O causo descrito por Todor reforça também a percepção de Victor Lima, roteirista de Nem Sansão, nem Dalila. Para ele, Vargas “achava graça com a graça […] achava que até que ele ficava mais popular” (VIEIRA [1980] 2018, p. 19). A sátira, na chanchada, não se restava somente à política, sobrando também ao subdesenvolvimento do cinema brasileiro frente ao cinema estadunidense. A razão de existência da fita já exprime tal dado, sendo puramente uma questão comercial, segundo Lima ([1980] 2018, p. 14,). Isto é, se aproveitar do sucesso de bilheteria do épico hollywoodiano Sansão e Dalila (1949) para atrair o público. De acordo com Carlos Manga “A nossa intenção era fazer uma paródia mesmo, porque igual a gente não faz” (MARINHO, 2007, p. 253). A alegoria se manifesta na inversão entre cabelos. Em Hollywood os cabelos dão o poder de Sansão, no Brasil de 1954, transmutado para Gaza, é a peruca. A ironização também se deslocava ao estúdio paulista Vera Cruz “que tinha uma montanha de dinheiro mas só produzia filmes estilo suíço, sueco” (VIEIRA, p. 30, [1980] 1983).
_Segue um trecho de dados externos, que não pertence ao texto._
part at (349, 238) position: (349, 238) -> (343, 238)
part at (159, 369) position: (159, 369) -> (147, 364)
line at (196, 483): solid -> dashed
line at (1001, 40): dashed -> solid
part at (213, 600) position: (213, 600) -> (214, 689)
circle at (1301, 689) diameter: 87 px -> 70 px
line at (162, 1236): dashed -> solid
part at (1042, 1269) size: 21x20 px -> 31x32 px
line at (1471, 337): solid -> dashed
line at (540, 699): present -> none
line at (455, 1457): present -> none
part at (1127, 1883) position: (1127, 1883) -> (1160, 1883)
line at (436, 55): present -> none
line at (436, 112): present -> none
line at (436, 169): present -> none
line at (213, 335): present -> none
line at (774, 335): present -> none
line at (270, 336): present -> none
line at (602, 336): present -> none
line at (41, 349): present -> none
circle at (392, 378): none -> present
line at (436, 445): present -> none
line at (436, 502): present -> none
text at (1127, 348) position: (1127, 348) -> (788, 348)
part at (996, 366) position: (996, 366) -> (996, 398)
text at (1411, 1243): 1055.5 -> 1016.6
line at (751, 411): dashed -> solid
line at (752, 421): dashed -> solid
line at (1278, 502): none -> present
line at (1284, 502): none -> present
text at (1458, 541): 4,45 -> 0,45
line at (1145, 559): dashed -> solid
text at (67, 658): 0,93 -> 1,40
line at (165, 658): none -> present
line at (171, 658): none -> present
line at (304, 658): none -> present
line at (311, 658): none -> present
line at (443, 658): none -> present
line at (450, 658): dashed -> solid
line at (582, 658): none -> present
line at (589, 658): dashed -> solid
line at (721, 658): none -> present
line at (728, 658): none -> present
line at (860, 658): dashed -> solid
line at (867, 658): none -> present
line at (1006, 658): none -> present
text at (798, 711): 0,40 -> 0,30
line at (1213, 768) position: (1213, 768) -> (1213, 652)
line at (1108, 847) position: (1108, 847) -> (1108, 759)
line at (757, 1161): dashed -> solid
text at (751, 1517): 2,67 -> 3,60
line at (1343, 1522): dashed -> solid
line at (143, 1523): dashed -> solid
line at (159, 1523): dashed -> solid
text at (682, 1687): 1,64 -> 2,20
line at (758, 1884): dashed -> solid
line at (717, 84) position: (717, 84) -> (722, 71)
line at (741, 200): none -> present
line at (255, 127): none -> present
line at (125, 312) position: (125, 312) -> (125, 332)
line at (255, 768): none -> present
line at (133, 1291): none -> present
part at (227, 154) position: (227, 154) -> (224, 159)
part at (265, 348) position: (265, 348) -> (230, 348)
Tendo como objeto Nem Sansão nem Dalila, a presente pesquisa busca – a partir dos dados descritivos de Marinho (2007), Vieira, Pereira, Luna (2018), dos conceitos de ironia e cinismo de Safatle (2008) e de paródia nas chanchadas de Vieira (1983) – analisar a sátira manifestada tanto na narrativa do filme, quanto naqueles que o produziram – Oscarito, Lima e Manga. Seria o caráter de arremedo da fita de Manga em relação ao épico hollywoodiano puramente uma capitalização do sucesso do modelo original para atração de público, ou uma exemplificação da dependência ao produto estrangeiro, ausente de denúncia da sua subalternidade? Ainda mais, seria o riso uma ferramenta de produção de “desmascaramento das imposturas do poder” ou “nudez que não desmascara” (SAFATLE, p. 94)? Isto é, por um lado temos um diretor de 22 anos que dirige um filme com intenções de expurgar sua revolta “contra a ditadura Vargas, com sede de criticar”. Por outro, um governante objeto de crítica tido como “benigno” (VIEIRA, p. 19, [1980] 2018), que permite a sátira, ri junto com a zombaria e posa para fotos com o ator que lhe ironiza. Portanto, seria o riso na obra somente uma manifestação leviana, apartado de ponderação – de siso -, da sua serventia à conservação e legitimação do regime de poder?
Bibliografia
- MARINHO, F. Oscarito: O riso e o siso. Rio de Janeiro: Record, 2007.
SAFATLE, Vladimir. Cinismo e falência da crítica. São Paulo: Boitempo, 2008.
VIEIRA, João Luiz; PEREIRA, Lucas dos Reis Tiago; FREIRE, Rafael de Luna. Paródia e chanchada: entrevista com Victor Lima. C-Legenda, n.36, 2018.
VIEIRA, João Luiz. Entrevista com Carlos Manga. Filme Cultura, Rio de Janeiro, Embrafilme, n.41-42, 1983, p.30.
VIEIRA, João Luiz. Este é meu, é seu, é nosso: introdução à paródia no cinema brasileiro. Filme Cultura, Rio de Janeiro, Embrafilme, n.41-42, 1983, p.22-29.